TPA Jatiwaringin dan satu perusahaan pengelola limbah B3 terancam dipidana karena menyebabkan pencemaran ekosistem Sungai Cirarab, Kabupaten Tangerang.
Menteri Lingkungan Hidup, Hanif Faisol Nurofiq, menjelaskan perusahaan tersebut membuang limbah cair tanpa pengolahan ke sungai dan menimbun limbah B3 secara ilegal di lahan seluas 4,2 hektare.
Limbah yang ditimbun meliputi fly ash, bottom ash, oli bekas, lumpur Instalasi Pengelolaan Air Limbah (IPAL), bahan kimia kadaluarsa, serta limbah terkontaminasi lain yang bercampur sampah domestik.

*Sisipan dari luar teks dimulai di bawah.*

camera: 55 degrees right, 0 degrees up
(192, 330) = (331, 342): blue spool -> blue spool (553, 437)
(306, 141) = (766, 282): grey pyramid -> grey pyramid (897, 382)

“Pelaku usaha yang mengabaikan ketentuan pengelolaan limbah wajib diproses secara hukum tanpa kompromi,” ungkap Hanif dalam keterangannya, Sabtu (17/5/2025).
“Pengelolaan limbah harus sesuai aturan teknis dan peraturan perundang-undangan demi menjaga keberlanjutan lingkungan hidup,” imbuh dia.

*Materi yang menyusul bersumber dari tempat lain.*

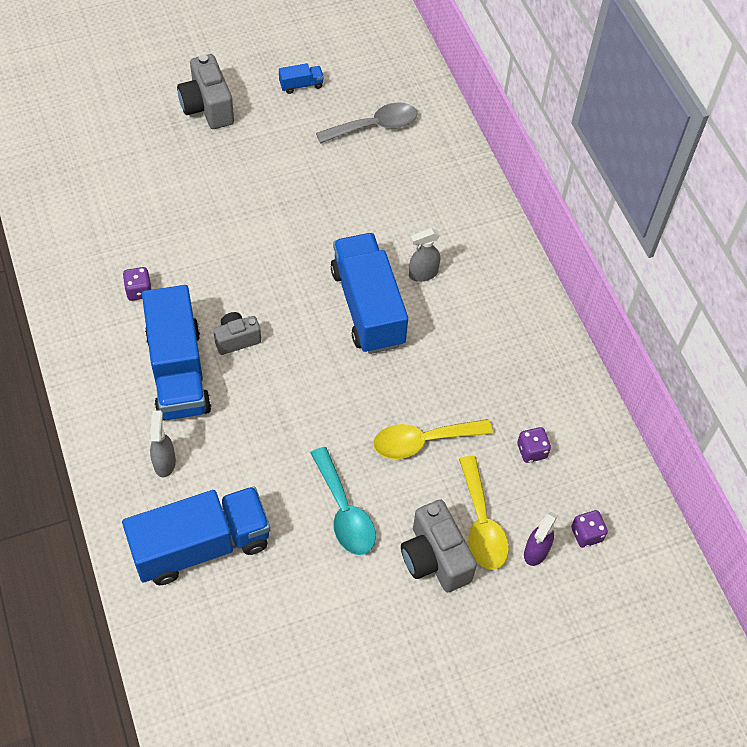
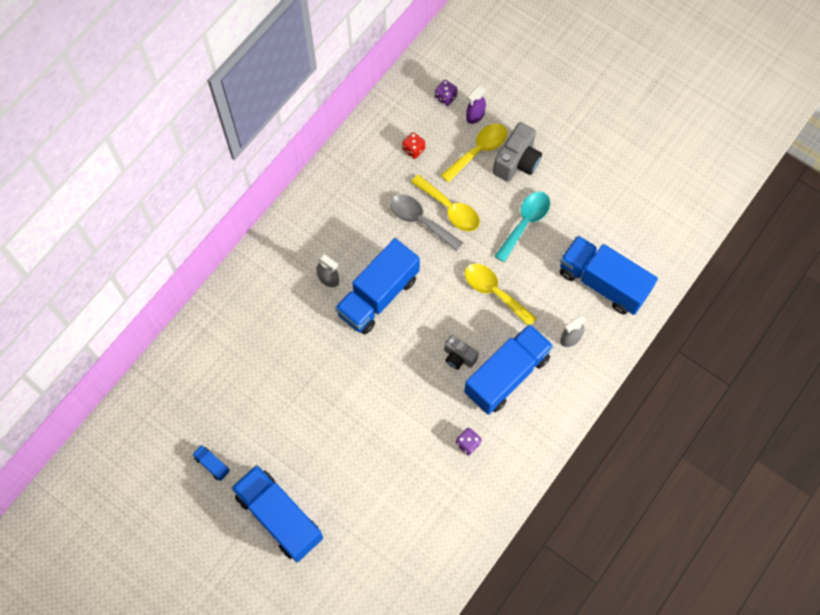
camera: 120 degrees left, 10 degrees up
(207, 107) = (279, 517): grey camera -> blue truck
(283, 421) = (494, 292): none -> yellow spoon
(375, 126) = (219, 387): grey spoon -> grey spoon (420, 220)
(531, 451) = (413, 150): purple dice -> red dice
(536, 552) = (475, 116): purple spray bottle -> purple spray bottle turned 135 degrees clockwise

Hanif menyatakan, berdasarkan inspeksi tim KLH menemukan lokasi penimbunan limbah B3 milik perusahaan tidak memiliki persetujuan lingkungan. Selain itu, limpasan air hujan yang terkontaminasi limbah B3 dari lokasi penimbunan mengalir langsung ke Sungai Cirarab tanpa pengolahan.
Sementara, air lindi di TPA Jatiwaringin dibuang langsung ke sungai tanpa dikelola. Hanif menyebutkan bahwa hal tersebut diduga turut berkontribusi terhadap pencemaran air.
TPA Jatiwaringin juga melakukan aktivitas pembakaran sampah secara terbuka atau open burning.
“CV Noor Annisa dan TPA Jatiwaringin melanggar Pasal 98 dan Pasal 104 Undang-Undang Nomor 32 Tahun 2009 tentang Perlindungan dan Pengelolaan Lingkungan Hidup,” jelas Hanif.
Jika terbukti, para pelaku bisa dipidana penjara minimal tiga tahun dan maksimal 10 tahun dengan denda paling sedikit Rp 3 miliar rupiah dan maksimal Rp 10 miliar.
Deputi Bidang Penegakan Hukum Kementerian Lingkungan Hidup, Rizal Irawan, menekankan upaya penegakan hukum yang dilakukan pemerintah.
“Kami akan menerapkan pendekatan multidoor enforcement dengan opsi sanksi administratif, pidana, maupun perdata. Ini adalah bentuk komitmen tegas pemerintah dalam menjaga kualitas lingkungan dan melindungi masyarakat dari dampak pencemaran,” papar Rizal.
Dia berpendapat, keputusan tersebut menjadi peringatan serius sekaligus momentum agar seluruh pihak di Kabupaten Tangerang memperbaiki pengelolaan limbahnya.